Document.
# Low dust drywall mud Won't dry?



## edta1 (May 20, 2011)

I bought some low dust compound. I layed it on and let it dry 24 hours. It looks like it shrinks and cracks. I push on it and I can be pushed like soft clay. 

What do I do? Just let it sit some more? Looks like this stuff won't harden.


----------



## newfie49 (Sep 20, 2010)

What's the temperature and how thick did you apply it? If area is damp or cool it will take much longer to set up and dry, also if its cracking? you may have put it on too thick.....??


----------



## joecaption (Nov 30, 2011)

The key when working with any premixed mud is thin layers.
A whole lot less sanding, and drys faster.


----------



## ToolSeeker (Sep 19, 2012)

If you are trying to fill a large area you or some pretty deep you may want to use hot mud/setting compound to fill then coat with regular mud.


----------



## DannyT (Mar 23, 2011)

if it is cracking as it dries then its way too thick


----------



## Gary in WA (Mar 11, 2009)

Chemical setting or air-drying? I have a bag of 20 minute that won't set after three days... back to the store. Month ago I used a 20min. that set in 6 min. and it would not bond to the substrate, bubbled, and blister after the prime coat. Human error in mix when packaging, I figure. Wonder if it's local or all around.

Gary


----------



## newfie49 (Sep 20, 2010)

With quickset I like Ruco or ProForm over Usg brand both mix well and no problems drying, use 5 20 and 45 min, maybe the plants fault


----------

Request. Reproduce the drywall mud thread between "What's the temperature" and "is thin layers.", inclusive, swapping "premixed" for "ready-mixed". You won't need the records for any of this.

Dataset extract.
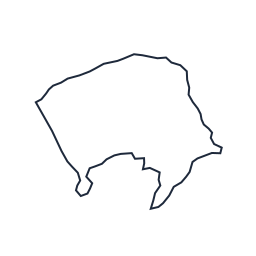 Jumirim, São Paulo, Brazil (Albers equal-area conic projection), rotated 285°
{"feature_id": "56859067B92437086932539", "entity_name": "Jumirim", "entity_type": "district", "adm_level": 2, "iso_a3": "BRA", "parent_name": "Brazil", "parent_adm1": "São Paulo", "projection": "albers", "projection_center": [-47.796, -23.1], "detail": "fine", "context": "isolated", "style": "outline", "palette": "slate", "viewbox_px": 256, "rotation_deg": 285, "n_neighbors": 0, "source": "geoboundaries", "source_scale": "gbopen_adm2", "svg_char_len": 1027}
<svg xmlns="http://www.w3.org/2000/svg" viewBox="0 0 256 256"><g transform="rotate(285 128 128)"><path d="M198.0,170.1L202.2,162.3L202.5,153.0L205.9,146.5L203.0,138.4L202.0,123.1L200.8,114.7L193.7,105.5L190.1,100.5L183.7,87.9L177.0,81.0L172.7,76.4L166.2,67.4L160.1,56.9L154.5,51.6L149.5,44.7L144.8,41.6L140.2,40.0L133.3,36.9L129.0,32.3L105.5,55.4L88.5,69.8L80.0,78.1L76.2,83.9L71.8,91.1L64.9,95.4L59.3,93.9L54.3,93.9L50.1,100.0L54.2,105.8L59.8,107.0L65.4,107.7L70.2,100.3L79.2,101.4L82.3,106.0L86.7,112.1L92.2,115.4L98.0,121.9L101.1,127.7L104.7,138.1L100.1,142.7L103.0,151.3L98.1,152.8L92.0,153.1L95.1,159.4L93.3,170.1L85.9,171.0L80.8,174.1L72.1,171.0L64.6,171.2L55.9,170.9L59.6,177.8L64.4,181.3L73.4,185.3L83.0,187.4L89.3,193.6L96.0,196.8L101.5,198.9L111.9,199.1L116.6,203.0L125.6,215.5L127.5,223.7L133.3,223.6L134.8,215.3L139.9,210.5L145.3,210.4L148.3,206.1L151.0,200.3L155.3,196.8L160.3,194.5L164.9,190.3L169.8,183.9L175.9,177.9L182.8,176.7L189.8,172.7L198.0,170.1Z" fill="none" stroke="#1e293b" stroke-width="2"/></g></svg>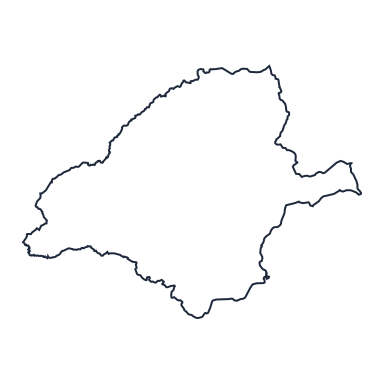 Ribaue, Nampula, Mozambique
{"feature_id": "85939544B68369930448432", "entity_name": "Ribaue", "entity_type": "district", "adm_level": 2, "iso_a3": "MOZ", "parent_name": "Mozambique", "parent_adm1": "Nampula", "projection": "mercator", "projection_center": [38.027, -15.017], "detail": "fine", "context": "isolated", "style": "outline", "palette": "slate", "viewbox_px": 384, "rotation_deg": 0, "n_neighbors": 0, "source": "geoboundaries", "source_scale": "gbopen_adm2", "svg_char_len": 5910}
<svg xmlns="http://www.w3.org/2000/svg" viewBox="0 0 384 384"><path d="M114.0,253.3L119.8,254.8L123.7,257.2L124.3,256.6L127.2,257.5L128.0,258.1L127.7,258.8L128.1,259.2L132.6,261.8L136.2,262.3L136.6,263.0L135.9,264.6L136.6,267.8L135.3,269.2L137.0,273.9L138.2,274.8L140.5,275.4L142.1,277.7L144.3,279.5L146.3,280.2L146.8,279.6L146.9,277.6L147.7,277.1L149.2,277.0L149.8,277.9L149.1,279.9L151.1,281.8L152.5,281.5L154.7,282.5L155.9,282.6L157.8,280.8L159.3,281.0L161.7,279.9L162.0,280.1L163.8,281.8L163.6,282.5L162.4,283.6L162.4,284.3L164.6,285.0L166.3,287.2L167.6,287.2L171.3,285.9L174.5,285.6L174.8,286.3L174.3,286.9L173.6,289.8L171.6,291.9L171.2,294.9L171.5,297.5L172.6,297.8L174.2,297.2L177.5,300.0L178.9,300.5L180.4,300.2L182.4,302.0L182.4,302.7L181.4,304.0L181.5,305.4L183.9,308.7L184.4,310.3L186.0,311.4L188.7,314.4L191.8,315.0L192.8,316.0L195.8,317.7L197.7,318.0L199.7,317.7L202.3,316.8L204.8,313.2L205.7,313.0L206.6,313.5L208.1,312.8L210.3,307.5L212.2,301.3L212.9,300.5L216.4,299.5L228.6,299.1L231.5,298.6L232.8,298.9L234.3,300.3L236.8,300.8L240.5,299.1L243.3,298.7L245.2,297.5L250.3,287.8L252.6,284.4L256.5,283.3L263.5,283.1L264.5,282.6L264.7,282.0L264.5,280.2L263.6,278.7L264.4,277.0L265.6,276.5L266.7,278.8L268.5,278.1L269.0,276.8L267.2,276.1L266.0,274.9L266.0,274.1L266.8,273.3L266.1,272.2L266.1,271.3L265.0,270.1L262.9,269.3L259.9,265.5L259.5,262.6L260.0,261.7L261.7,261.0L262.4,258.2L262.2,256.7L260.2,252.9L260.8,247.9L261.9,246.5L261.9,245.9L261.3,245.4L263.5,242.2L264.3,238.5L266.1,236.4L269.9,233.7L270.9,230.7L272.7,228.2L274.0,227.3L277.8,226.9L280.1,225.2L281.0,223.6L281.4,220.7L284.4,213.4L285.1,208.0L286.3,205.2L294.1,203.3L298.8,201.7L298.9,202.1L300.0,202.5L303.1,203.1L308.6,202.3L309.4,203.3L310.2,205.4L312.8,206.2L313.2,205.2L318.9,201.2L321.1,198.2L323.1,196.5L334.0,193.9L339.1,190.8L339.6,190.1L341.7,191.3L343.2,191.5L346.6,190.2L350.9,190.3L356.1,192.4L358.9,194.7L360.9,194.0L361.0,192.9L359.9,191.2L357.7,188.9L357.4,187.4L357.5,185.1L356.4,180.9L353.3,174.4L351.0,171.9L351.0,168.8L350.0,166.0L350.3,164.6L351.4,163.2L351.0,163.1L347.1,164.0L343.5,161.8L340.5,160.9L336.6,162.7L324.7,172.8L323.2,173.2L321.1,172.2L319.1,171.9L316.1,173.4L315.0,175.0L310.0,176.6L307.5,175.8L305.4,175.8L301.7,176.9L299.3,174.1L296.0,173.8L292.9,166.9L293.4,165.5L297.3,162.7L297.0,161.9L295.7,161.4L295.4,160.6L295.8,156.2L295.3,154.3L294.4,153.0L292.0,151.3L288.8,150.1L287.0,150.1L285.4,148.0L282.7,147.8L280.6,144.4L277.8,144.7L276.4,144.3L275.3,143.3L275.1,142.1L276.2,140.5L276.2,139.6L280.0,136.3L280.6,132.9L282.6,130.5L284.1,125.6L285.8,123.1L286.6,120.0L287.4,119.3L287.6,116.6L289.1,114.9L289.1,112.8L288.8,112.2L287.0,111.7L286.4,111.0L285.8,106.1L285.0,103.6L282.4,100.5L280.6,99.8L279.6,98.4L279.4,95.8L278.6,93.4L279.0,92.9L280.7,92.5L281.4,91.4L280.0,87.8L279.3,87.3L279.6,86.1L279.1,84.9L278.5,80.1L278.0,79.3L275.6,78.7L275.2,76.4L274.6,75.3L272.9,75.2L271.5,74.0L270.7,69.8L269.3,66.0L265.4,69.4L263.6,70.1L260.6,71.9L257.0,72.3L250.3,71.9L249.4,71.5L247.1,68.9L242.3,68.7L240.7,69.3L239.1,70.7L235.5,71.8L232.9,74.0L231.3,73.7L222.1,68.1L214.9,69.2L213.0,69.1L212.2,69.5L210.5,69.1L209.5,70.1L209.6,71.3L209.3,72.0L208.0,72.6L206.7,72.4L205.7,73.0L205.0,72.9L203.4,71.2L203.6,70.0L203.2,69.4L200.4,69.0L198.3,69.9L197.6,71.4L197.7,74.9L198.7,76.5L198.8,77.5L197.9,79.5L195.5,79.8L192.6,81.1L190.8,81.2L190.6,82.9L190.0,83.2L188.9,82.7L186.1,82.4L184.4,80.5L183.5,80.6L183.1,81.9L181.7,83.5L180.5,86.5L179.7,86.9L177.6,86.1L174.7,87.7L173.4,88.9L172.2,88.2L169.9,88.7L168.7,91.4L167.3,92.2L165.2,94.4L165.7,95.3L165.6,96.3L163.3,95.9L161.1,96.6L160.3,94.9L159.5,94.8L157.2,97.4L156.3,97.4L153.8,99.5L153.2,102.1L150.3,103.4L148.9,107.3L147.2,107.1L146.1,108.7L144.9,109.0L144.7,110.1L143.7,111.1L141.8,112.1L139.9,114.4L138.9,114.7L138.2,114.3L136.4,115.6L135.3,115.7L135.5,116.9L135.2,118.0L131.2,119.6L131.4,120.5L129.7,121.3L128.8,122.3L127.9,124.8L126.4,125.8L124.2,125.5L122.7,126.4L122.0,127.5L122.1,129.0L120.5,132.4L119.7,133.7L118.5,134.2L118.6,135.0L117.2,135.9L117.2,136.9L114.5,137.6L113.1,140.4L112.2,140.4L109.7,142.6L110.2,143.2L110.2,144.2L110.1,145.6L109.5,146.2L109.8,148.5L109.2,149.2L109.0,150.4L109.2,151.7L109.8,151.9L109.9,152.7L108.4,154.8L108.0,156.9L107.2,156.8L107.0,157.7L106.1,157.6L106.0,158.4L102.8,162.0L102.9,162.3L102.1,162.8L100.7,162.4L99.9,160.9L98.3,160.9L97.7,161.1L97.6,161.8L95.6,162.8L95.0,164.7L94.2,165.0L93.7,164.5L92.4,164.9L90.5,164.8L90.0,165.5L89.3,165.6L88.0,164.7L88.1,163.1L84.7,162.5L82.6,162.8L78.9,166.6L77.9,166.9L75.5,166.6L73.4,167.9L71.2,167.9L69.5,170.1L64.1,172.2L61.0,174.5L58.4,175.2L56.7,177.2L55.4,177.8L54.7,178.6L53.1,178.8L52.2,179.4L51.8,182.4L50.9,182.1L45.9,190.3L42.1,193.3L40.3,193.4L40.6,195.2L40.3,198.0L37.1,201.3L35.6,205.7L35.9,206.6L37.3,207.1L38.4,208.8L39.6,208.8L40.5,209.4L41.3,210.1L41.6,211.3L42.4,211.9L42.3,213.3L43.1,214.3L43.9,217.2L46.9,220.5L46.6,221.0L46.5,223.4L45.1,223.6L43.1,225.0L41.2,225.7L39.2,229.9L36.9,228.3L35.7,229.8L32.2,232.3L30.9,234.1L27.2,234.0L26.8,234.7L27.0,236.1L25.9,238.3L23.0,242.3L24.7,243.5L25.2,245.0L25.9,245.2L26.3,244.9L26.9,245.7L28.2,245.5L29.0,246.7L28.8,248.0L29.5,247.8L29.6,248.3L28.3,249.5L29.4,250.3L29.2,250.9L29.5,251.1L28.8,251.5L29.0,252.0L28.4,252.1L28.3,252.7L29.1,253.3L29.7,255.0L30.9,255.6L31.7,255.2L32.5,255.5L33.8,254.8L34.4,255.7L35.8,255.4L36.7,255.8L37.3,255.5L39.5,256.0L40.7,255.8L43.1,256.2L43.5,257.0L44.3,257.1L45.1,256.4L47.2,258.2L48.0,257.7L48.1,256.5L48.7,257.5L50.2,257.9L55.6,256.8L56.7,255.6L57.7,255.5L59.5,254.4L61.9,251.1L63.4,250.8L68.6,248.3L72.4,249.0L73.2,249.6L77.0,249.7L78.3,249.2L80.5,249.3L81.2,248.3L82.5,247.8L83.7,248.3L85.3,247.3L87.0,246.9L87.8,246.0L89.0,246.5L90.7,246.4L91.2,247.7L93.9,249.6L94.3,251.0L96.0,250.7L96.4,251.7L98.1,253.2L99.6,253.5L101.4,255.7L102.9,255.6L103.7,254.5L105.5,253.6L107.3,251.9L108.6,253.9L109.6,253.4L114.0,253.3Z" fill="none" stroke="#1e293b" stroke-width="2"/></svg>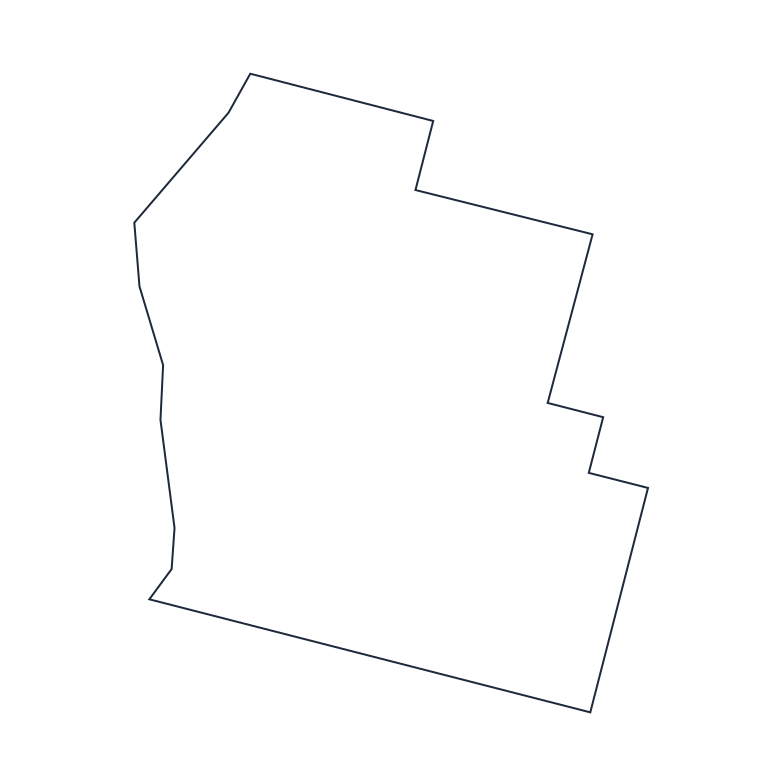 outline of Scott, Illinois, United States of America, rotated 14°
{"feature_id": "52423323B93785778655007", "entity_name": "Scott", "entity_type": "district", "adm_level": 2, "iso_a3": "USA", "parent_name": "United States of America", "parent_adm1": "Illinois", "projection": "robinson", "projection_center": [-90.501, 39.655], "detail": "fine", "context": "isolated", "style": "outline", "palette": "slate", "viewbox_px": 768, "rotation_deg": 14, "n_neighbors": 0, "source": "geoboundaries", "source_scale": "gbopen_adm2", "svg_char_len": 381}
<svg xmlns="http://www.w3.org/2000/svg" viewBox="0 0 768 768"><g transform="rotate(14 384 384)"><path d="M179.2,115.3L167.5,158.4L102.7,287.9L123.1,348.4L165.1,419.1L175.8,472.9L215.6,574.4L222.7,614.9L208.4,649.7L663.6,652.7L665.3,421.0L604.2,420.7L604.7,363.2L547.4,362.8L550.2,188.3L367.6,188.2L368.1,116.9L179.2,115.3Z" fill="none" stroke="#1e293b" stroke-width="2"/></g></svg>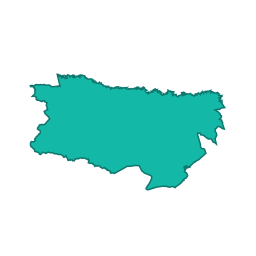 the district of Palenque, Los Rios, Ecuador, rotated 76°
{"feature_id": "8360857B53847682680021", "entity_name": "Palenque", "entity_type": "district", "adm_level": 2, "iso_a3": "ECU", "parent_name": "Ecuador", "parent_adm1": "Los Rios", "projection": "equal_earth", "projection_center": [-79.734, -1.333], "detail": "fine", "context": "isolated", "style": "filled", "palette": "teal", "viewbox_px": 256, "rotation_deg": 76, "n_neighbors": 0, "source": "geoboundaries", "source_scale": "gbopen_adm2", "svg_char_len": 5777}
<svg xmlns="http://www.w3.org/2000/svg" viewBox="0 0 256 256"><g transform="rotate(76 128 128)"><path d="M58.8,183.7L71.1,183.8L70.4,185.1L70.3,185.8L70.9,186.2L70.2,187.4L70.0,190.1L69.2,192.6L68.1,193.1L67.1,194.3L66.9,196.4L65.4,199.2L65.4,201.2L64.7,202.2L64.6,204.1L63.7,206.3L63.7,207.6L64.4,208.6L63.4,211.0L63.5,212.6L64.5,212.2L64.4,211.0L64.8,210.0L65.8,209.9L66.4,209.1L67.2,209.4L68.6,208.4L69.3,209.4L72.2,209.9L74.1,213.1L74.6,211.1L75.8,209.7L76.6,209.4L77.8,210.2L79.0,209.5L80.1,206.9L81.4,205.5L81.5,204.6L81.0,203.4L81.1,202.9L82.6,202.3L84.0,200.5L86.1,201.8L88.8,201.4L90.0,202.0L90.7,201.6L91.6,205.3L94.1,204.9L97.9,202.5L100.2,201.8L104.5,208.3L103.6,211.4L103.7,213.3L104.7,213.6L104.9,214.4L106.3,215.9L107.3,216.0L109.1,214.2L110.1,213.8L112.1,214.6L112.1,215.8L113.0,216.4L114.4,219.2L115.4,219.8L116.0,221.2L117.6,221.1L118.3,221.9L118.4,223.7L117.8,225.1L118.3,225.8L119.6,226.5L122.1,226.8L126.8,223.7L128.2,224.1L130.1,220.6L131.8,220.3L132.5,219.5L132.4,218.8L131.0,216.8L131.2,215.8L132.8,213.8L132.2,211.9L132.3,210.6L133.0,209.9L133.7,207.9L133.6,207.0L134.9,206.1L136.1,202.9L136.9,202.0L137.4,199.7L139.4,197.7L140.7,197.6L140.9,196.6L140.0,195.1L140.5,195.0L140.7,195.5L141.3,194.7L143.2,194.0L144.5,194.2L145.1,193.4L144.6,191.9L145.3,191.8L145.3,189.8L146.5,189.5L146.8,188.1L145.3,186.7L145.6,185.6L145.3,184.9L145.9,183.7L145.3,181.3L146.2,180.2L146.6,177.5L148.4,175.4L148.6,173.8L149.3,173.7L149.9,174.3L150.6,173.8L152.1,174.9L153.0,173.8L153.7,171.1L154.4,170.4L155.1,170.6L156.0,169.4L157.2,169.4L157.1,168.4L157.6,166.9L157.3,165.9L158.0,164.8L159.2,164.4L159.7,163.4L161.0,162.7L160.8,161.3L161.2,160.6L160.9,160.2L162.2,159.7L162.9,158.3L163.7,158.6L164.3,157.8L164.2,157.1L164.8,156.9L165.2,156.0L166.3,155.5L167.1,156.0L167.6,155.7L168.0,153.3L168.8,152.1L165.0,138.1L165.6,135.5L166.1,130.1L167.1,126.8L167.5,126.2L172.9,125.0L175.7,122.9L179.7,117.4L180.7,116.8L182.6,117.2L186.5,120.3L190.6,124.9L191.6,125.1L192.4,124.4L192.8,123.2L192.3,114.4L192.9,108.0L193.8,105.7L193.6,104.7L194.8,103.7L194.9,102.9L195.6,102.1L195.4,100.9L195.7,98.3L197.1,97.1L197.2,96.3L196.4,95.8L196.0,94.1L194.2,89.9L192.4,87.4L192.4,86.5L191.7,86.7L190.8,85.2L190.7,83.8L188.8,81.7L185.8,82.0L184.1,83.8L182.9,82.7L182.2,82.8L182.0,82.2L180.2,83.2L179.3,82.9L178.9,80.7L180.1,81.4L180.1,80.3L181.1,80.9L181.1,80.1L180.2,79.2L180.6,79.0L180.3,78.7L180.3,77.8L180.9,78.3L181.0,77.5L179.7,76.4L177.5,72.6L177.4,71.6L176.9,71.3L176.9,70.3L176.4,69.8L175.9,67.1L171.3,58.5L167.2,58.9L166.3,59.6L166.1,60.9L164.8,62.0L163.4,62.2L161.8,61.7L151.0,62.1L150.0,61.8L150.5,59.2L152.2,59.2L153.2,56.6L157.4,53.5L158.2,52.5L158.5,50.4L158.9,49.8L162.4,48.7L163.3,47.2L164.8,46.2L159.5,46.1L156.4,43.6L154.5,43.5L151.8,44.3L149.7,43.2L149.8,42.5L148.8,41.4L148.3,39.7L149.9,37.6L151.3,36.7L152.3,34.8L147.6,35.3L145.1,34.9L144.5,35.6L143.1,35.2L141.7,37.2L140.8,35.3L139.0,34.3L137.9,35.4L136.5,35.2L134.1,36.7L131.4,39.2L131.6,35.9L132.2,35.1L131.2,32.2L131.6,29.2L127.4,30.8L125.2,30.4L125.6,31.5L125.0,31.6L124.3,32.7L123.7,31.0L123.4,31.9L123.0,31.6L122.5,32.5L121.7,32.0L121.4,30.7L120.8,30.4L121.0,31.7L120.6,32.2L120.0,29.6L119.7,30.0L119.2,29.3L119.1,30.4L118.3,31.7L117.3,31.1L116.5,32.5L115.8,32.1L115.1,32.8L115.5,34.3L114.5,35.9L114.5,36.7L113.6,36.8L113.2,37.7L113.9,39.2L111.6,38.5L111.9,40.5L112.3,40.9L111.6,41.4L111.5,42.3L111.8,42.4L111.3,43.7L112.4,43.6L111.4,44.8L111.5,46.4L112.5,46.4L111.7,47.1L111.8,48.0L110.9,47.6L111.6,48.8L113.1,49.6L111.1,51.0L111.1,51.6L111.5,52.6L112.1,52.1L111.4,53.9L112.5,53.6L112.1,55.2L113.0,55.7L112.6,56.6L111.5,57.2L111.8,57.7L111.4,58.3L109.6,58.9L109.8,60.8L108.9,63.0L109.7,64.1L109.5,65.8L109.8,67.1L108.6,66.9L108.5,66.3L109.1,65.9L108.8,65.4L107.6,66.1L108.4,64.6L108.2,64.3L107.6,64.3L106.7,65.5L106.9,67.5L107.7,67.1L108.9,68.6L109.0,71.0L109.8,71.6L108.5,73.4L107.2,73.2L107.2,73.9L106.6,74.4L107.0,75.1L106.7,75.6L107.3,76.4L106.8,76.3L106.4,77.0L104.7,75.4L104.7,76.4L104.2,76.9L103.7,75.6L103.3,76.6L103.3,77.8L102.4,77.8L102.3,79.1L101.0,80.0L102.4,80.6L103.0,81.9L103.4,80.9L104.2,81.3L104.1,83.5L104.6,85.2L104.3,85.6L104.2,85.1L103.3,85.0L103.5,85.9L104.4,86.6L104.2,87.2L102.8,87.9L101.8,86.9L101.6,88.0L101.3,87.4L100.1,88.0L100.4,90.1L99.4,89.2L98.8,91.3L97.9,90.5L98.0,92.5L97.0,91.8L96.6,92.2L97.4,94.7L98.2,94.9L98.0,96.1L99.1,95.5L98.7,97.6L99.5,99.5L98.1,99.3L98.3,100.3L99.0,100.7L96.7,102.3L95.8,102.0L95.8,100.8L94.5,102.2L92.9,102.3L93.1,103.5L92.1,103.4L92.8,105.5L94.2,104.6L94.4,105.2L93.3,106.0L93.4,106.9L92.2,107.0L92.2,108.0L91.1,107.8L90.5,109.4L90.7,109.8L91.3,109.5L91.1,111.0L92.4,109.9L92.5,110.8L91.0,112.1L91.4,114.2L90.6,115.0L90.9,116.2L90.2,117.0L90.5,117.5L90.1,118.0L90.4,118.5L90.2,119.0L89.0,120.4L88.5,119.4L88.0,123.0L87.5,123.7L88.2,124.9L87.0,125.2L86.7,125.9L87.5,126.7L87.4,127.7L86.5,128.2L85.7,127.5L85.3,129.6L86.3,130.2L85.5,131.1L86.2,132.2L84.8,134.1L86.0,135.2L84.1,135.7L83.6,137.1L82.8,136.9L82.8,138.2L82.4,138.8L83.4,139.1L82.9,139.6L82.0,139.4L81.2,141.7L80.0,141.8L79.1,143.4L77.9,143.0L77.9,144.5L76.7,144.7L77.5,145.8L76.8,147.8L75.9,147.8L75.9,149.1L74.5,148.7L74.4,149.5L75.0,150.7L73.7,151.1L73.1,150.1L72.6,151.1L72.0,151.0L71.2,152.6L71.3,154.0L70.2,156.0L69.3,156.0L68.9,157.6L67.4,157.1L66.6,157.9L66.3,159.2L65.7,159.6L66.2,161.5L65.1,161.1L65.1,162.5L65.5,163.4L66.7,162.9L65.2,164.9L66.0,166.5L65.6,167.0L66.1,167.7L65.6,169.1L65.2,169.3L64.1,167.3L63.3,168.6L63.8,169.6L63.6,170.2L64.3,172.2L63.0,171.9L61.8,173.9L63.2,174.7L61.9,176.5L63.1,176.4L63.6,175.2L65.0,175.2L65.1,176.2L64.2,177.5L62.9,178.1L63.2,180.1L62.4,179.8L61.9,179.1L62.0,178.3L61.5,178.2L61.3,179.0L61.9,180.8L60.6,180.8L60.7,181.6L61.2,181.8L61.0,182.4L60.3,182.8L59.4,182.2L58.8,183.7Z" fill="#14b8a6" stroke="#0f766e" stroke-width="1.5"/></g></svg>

The reply.
What's the temperature and how thick did you apply it? If area is damp or cool it will take much longer to set up and dry, also if its cracking? you may have put it on too thick.....??


----------



## joecaption (Nov 30, 2011)

The key when working with any ready-mixed mud is thin layers.